- [Excerpted text]:
----------
Book Review: Playing for Both Sides: Love across the Tasman, by Stephanie Johnson

Available in bookshops nationwide.

cv_playing_both_sidesThe relationship between New Zealand and Australia, is like that in an extended family. While we love and support each other because we share so many things, we also pick at the differences, accentuate and ridicule them. It is a classic love-hate relationship.

In this BWB text, Stephanie Johnson explores at a more personal level her own experiences. As a writer, a wife and a mother, she shares her own journey and the way her crossing the ditch has influenced her writing and her feelings.

Johnson’s family have lived in New Zealand since the 1840s but she has lived in Australia as an adult, married an Australian and is often described as an Australian writer. She introduces the reader to other Kiwis who made the move, many never to return. However, she also points out that while they physically resided in Australia, they regarded New Zealand as home.

Johnson explores race relations, migrants, women’s rights, artistic freedom and the weather. But this is really a personal view because the telling is centred around the tour her musician son makes with his Mum as a roadie. This allows her to reflect on the places and people she meets, on their reaction to her son and his music and her own reflection on similarities and differences in the two nations.
----------
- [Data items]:
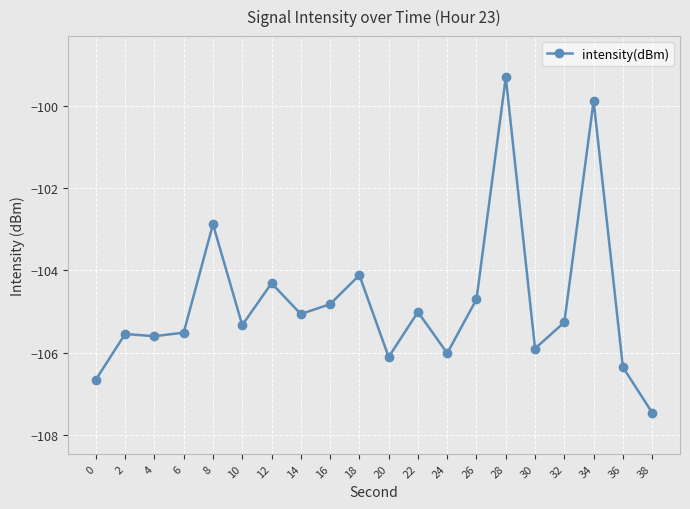

The chart shows a value of -105.3 at 32. True or false?

True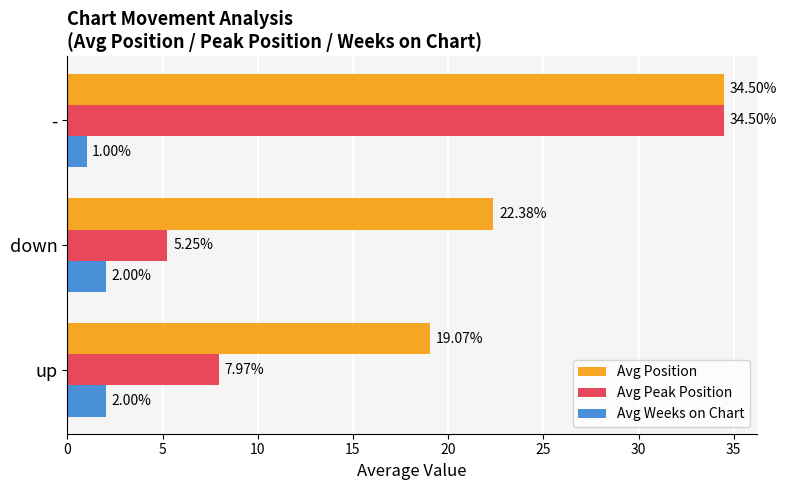

What is the sum of all Avg Weeks on Chart values?

5.0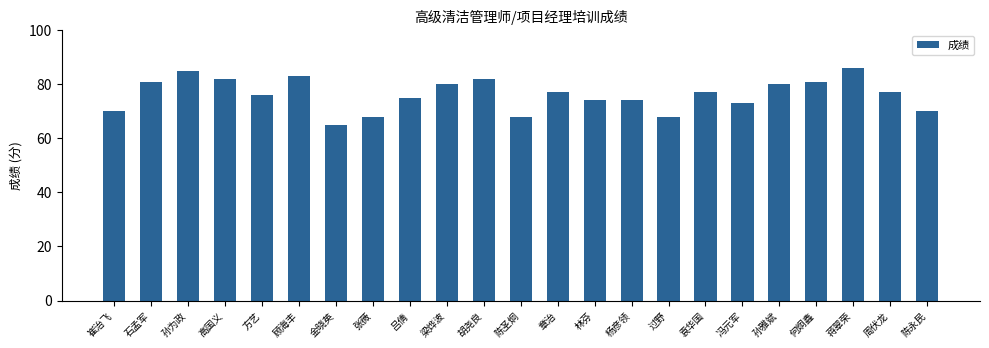

Where is the data nearest to the value 75?

吕倩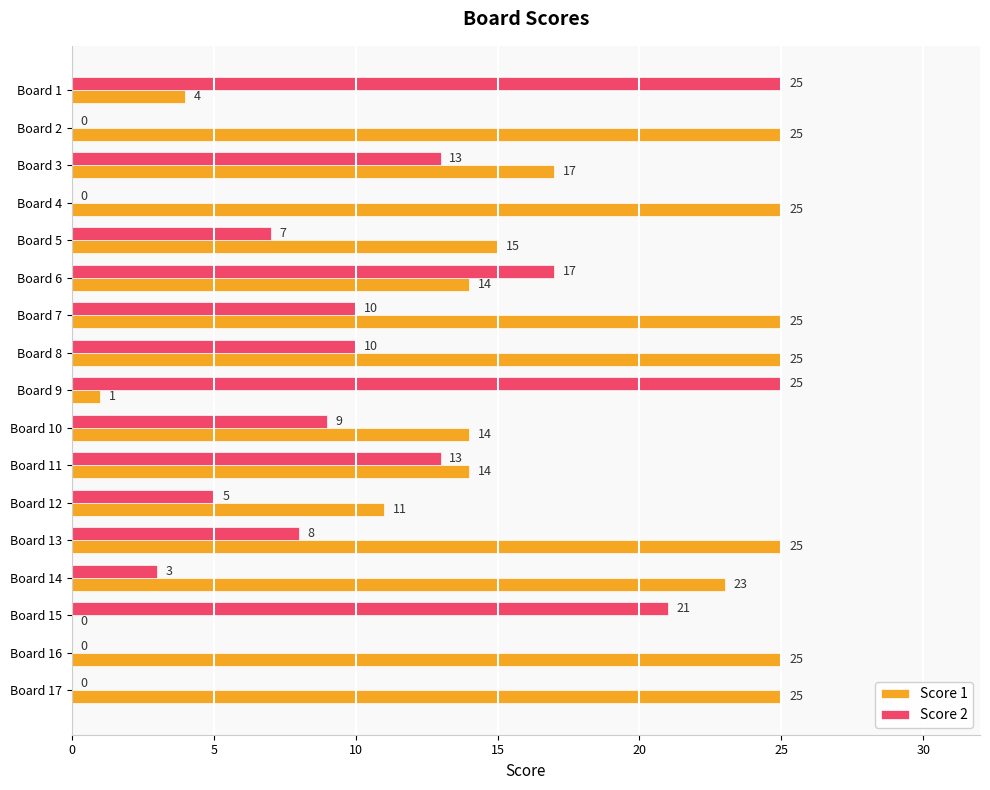

What is the sum of all Score 1 values?

288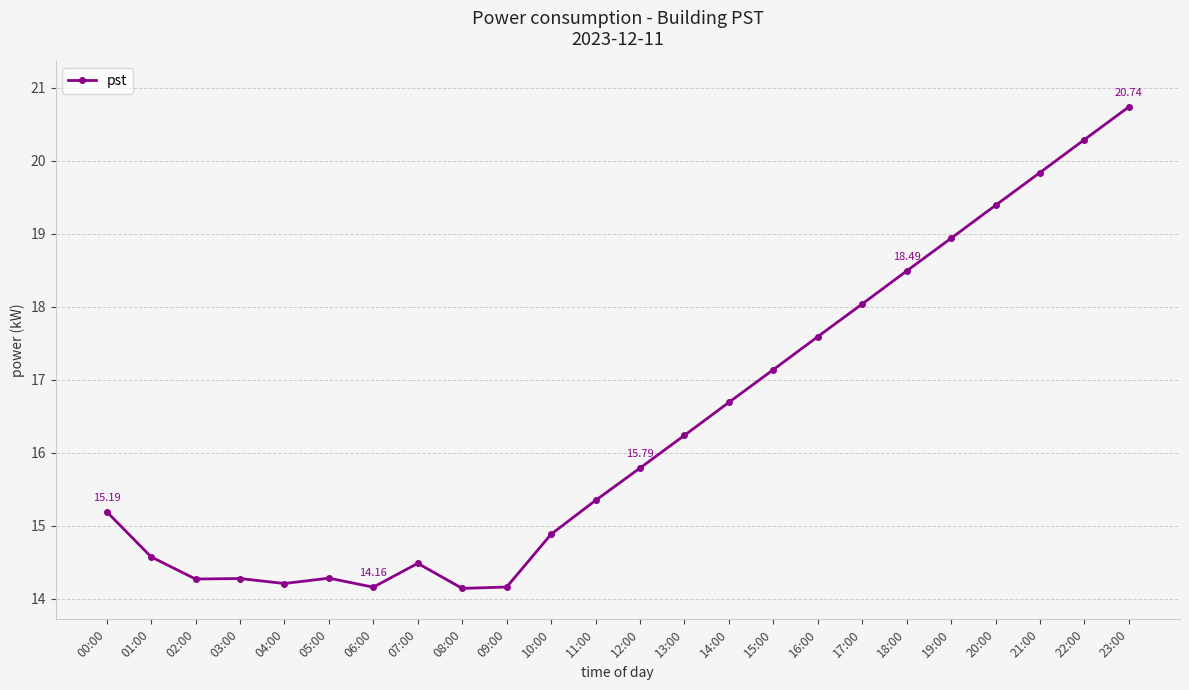

True or false: the data has more than 0 interior local peaks.

True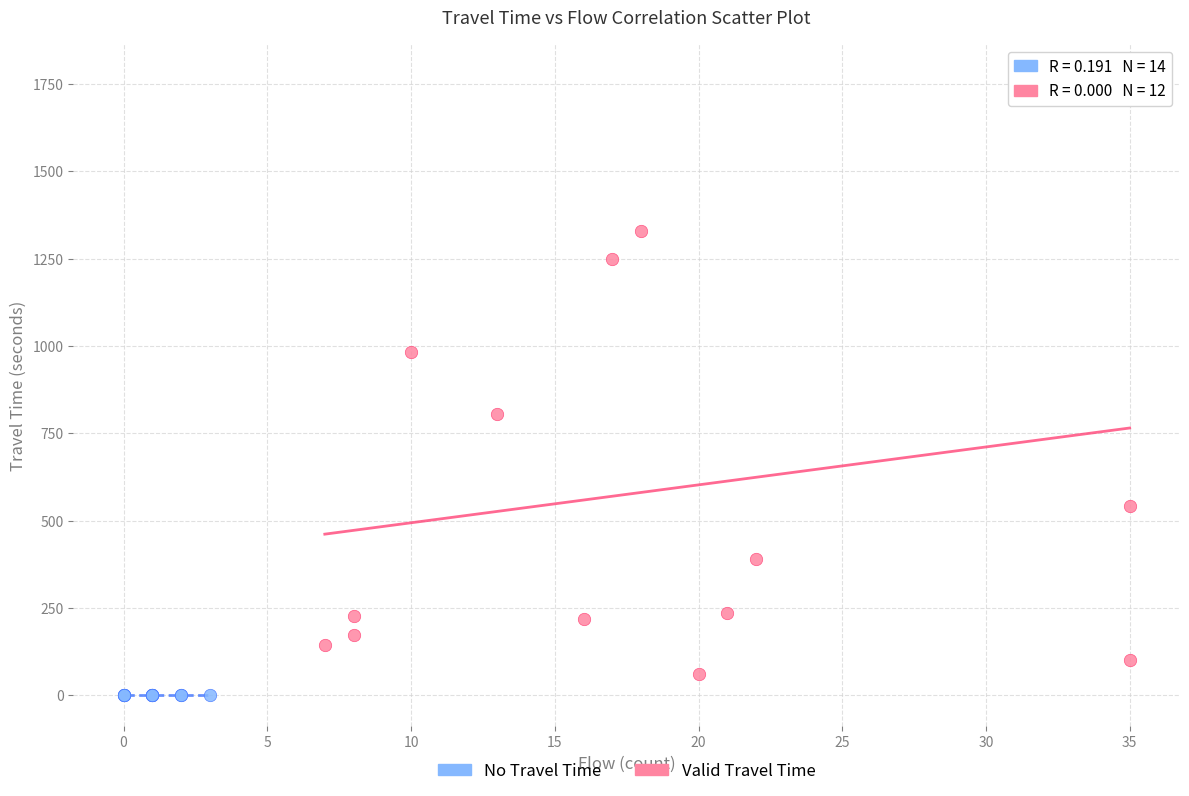

Which series contains the highest Y value?

Valid Travel Time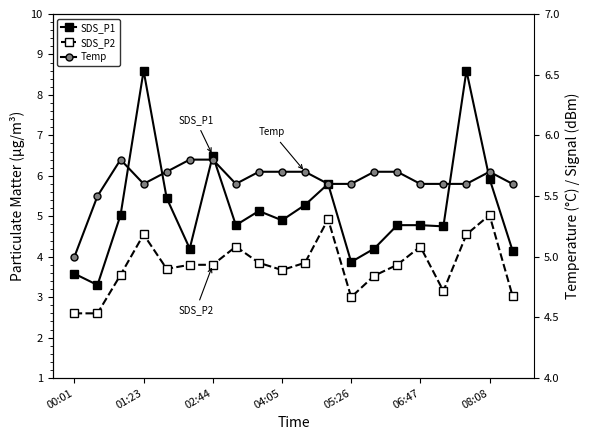

How many values in the SDS_P1 series are below 4?

3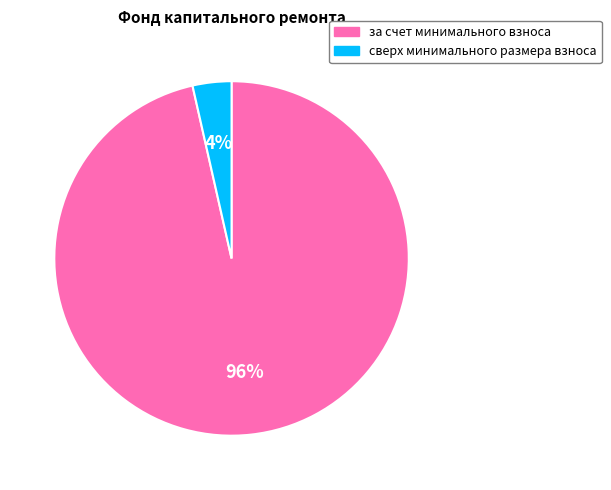

Which category accounts for the majority?

за счет минимального взноса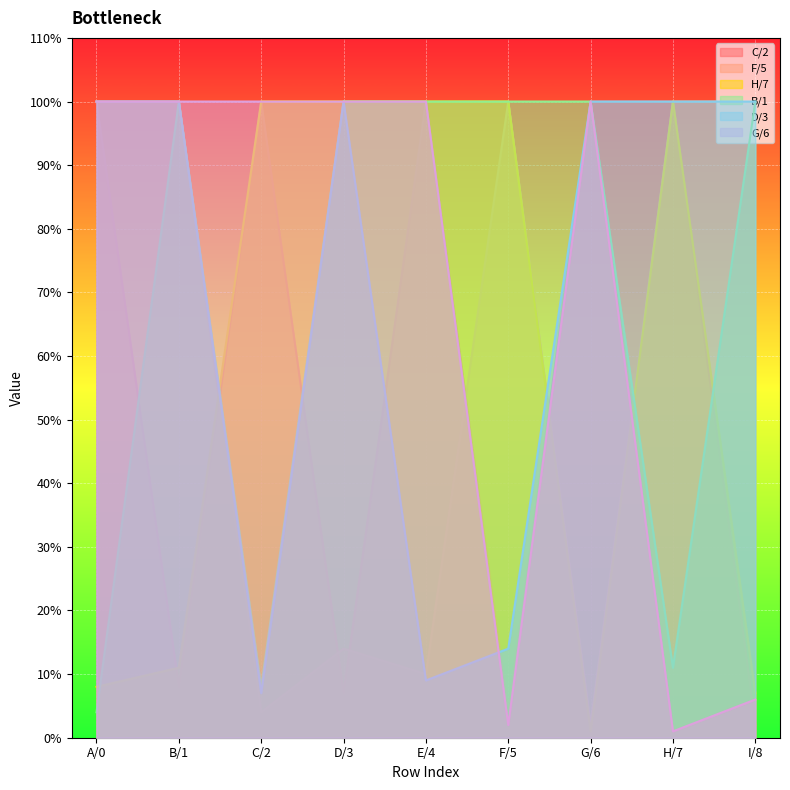

How many interior local valleys does the F/5 series have?

3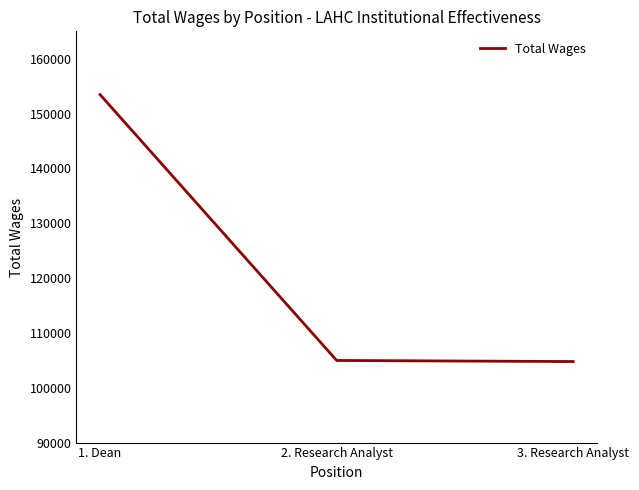

What is the change in value from 1. Dean to 3. Research Analyst?

-48681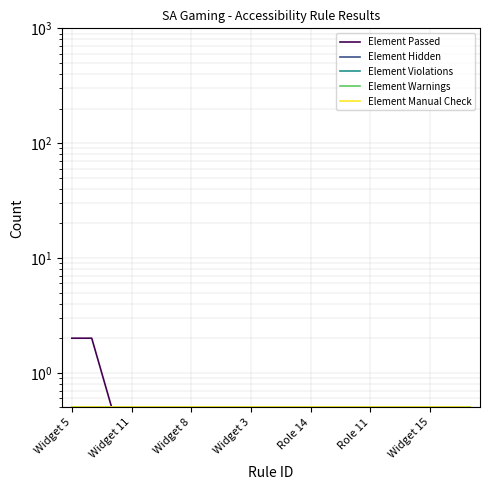

Rank the series at 10 from highest to lowest value.

Element Passed, Element Hidden, Element Violations, Element Warnings, Element Manual Check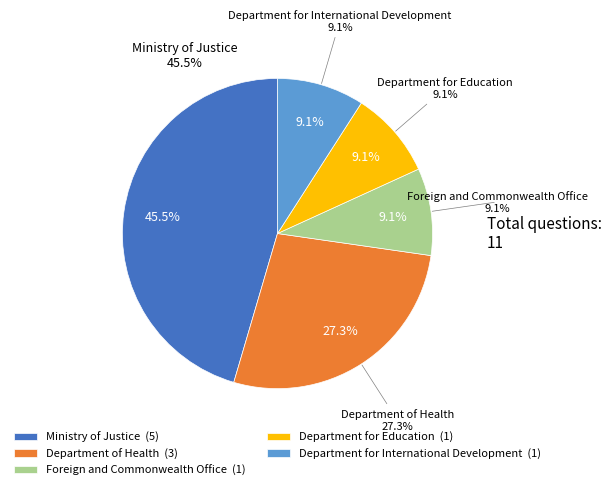

What percentage is the Foreign and Commonwealth Office slice, to the nearest percent?

9%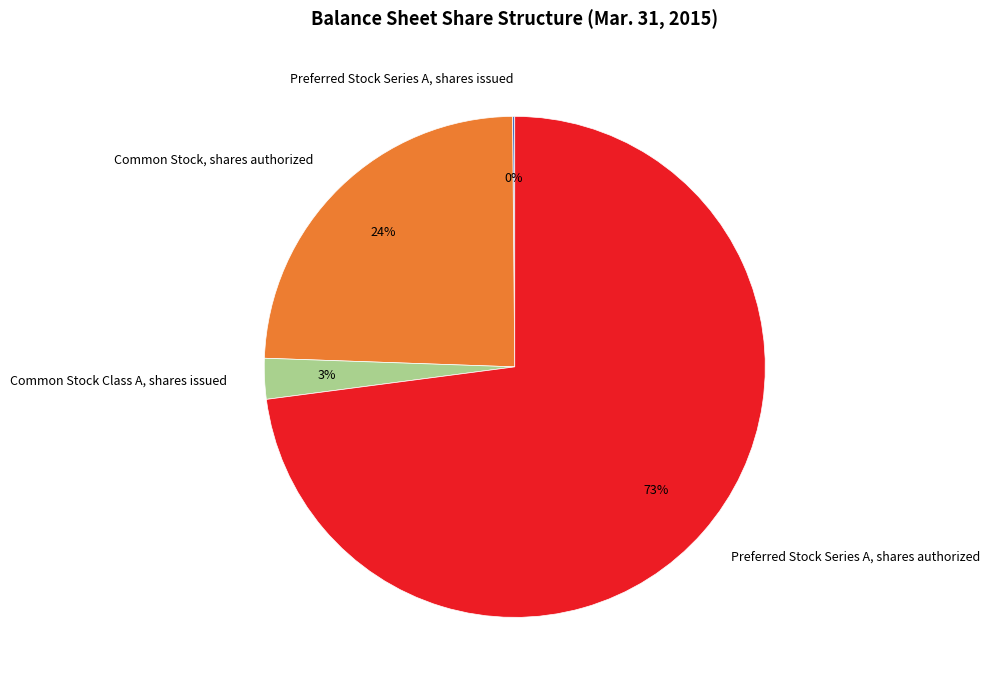

To the nearest percent, what percentage of the pie is Common Stock, shares authorized?

24%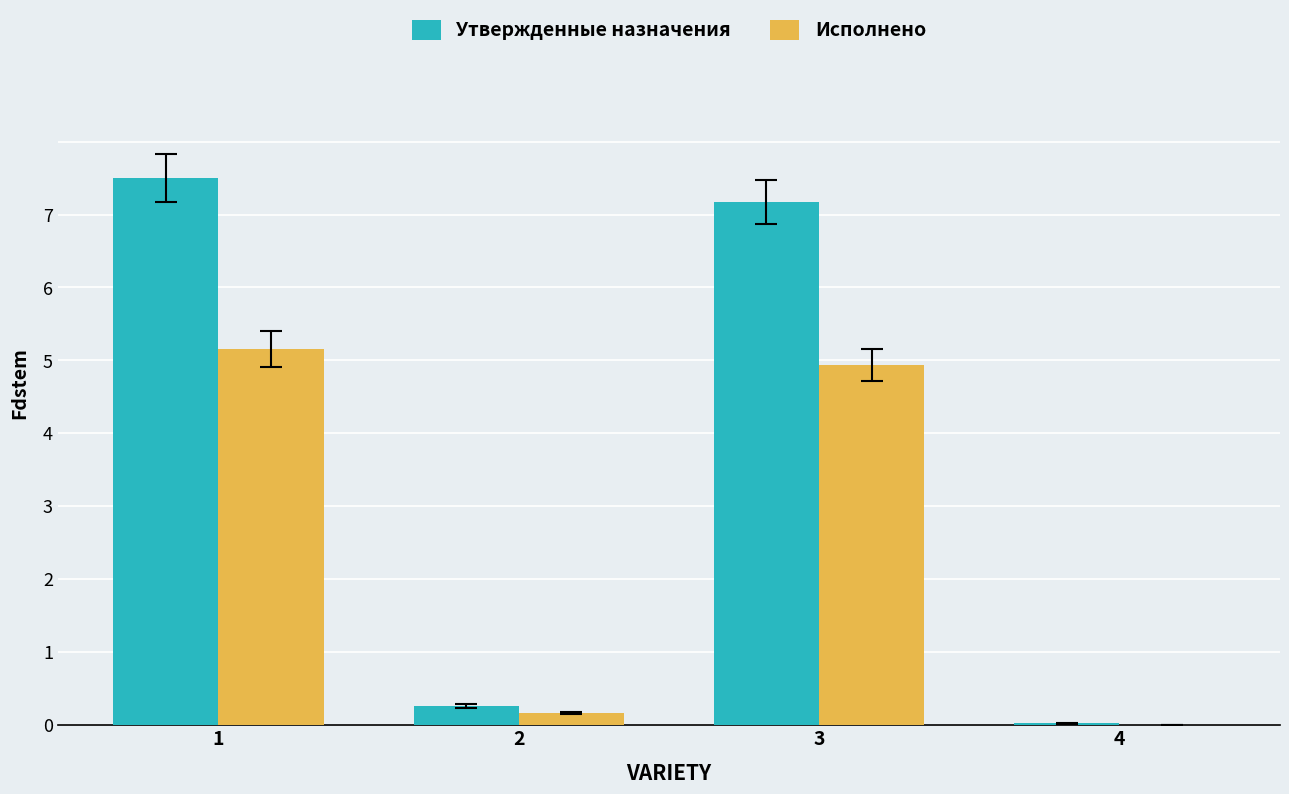

Does the chart contain stacked bars?

No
----------
- [Task description]: Output the complete book review above word for word.

- [Answer to this problem]:
Book Review: Playing for Both Sides: Love across the Tasman, by Stephanie Johnson

Available in bookshops nationwide.

cv_playing_both_sidesThe relationship between New Zealand and Australia, is like that in an extended family. While we love and support each other because we share so many things, we also pick at the differences, accentuate and ridicule them. It is a classic love-hate relationship.

In this BWB text, Stephanie Johnson explores at a more personal level her own experiences. As a writer, a wife and a mother, she shares her own journey and the way her crossing the ditch has influenced her writing and her feelings.

Johnson’s family have lived in New Zealand since the 1840s but she has lived in Australia as an adult, married an Australian and is often described as an Australian writer. She introduces the reader to other Kiwis who made the move, many never to return. However, she also points out that while they physically resided in Australia, they regarded New Zealand as home.

Johnson explores race relations, migrants, women’s rights, artistic freedom and the weather. But this is really a personal view because the telling is centred around the tour her musician son makes with his Mum as a roadie. This allows her to reflect on the places and people she meets, on their reaction to her son and his music and her own reflection on similarities and differences in the two nations.